Here is how the median survival differed between patients who had cytopenias (haemoglobin less than 10.0 and / or platelet counts less than 100) because of autoimmune disease or bone marrow infiltration. Notice the big (statistically significant) difference between survival of the two groups when the cytopenias were present right from the get-go. But if the cytopenias developed later on as the disease progressed, it did not matter a great deal whether this was due to autoimmune disease or bone marrow infiltration.
Moral of the story, Rai and Binet staging can be off the mark by a lot when predicting risk in advanced cases (Rai Stage III –IV or Binet Stage C), because neither of these two systems take into account the reason for the cytopenias.
That is not to say crashing red blood cell counts or platelets due to autoimmune disease is something to be taken casually. The sudden onset of symptoms can be very scary. Please refer to earlier articles on AIHA and ITP to learn more about these dangerous complications. All this article is saying is that autoimmune disease can be managed with appropriate drug therapy, and when mayhem caused by berserk immune system has been stopped the patient can be re-staged to a lower risk category. But a compromised bone marrow is a wake up call to prompt action. Hopefully the bone marrow can be brought back to health, get it working right again by clearing out the CLL cell infiltration. Not all drugs are effective at clearing the bone marrow and it is important to make therapy choices carefully.

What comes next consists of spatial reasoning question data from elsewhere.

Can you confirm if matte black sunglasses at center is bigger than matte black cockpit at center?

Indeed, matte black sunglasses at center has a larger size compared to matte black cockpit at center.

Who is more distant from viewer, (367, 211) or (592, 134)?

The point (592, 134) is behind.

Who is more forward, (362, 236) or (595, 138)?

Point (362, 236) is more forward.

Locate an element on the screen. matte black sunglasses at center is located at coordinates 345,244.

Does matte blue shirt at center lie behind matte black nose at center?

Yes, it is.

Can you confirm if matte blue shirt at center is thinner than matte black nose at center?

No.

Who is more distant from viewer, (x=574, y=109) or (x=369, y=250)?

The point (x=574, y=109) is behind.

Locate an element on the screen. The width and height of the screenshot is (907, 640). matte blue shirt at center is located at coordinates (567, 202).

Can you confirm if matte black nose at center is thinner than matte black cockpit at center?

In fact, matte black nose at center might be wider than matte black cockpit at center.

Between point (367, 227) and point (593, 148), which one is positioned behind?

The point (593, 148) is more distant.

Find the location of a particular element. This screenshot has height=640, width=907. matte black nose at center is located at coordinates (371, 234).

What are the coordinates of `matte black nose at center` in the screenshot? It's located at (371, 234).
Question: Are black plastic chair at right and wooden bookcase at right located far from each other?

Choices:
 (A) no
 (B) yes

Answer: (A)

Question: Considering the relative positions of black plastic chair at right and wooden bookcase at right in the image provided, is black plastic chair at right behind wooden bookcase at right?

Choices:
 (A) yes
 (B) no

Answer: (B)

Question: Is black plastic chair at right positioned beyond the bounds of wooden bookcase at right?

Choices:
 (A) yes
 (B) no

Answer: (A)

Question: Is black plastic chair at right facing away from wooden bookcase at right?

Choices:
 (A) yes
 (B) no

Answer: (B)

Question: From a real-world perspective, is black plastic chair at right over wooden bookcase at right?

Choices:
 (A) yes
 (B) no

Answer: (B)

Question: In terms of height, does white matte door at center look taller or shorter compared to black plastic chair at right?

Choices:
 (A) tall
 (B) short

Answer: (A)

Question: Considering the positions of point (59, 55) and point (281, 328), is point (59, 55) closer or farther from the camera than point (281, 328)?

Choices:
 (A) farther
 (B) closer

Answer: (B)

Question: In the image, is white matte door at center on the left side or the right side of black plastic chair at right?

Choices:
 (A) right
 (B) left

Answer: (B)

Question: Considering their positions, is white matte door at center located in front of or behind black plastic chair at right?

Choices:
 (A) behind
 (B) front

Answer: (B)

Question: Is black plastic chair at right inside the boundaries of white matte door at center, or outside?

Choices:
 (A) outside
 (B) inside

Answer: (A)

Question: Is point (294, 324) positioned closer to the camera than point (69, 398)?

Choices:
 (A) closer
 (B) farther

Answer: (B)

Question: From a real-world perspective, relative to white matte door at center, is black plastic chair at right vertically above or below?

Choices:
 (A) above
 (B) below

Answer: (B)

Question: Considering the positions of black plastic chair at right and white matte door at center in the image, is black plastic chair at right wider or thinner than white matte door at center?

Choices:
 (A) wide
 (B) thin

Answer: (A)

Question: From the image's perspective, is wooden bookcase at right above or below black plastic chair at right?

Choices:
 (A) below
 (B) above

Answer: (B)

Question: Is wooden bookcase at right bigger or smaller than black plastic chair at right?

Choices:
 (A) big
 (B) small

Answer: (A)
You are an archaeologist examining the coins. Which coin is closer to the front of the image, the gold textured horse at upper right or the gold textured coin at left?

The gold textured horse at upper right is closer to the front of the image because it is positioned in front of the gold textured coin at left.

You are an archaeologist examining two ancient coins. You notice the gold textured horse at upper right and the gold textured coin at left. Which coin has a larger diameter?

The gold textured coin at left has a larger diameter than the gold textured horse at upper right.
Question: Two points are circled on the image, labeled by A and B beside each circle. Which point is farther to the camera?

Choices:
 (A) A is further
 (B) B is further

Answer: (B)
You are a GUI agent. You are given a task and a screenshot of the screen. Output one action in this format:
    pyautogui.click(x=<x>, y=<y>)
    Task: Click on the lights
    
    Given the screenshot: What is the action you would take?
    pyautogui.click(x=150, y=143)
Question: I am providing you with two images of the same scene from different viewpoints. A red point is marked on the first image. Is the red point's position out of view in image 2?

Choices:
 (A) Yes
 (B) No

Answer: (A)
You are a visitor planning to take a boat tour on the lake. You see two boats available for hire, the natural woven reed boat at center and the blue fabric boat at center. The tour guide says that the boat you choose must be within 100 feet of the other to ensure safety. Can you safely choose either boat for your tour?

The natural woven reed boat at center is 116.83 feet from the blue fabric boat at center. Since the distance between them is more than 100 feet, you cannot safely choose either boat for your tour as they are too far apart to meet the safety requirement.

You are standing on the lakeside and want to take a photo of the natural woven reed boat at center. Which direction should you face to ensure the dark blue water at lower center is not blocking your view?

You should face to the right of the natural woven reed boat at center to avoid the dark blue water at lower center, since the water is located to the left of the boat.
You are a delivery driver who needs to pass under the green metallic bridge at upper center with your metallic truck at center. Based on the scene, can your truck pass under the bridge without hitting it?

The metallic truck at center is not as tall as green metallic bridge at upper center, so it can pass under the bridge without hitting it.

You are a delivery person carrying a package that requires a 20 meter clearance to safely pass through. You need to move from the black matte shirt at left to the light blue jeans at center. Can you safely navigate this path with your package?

In the worst case scenario if the cytopenias are due to damage of the stem cells, even if there is no CLL infiltration of the bone marrow, the cytopenias may last a long time. This could be one of the reason why patients have long lasting cytopenias after aggressive chemotherapy. Majority of the CLL cells have been killed, but in the process sufficient damage may have been done to the stem cells to cause cytopenias. If the damage is reversible, gradual recovery of the stem cells will be accompanied by gradual recovery in haemoglobin levels and platelet counts. If stem cell recovery is no longer possible, the next step is a stem cell transplant – bringing in healthy stem cells from a willing and matched donor.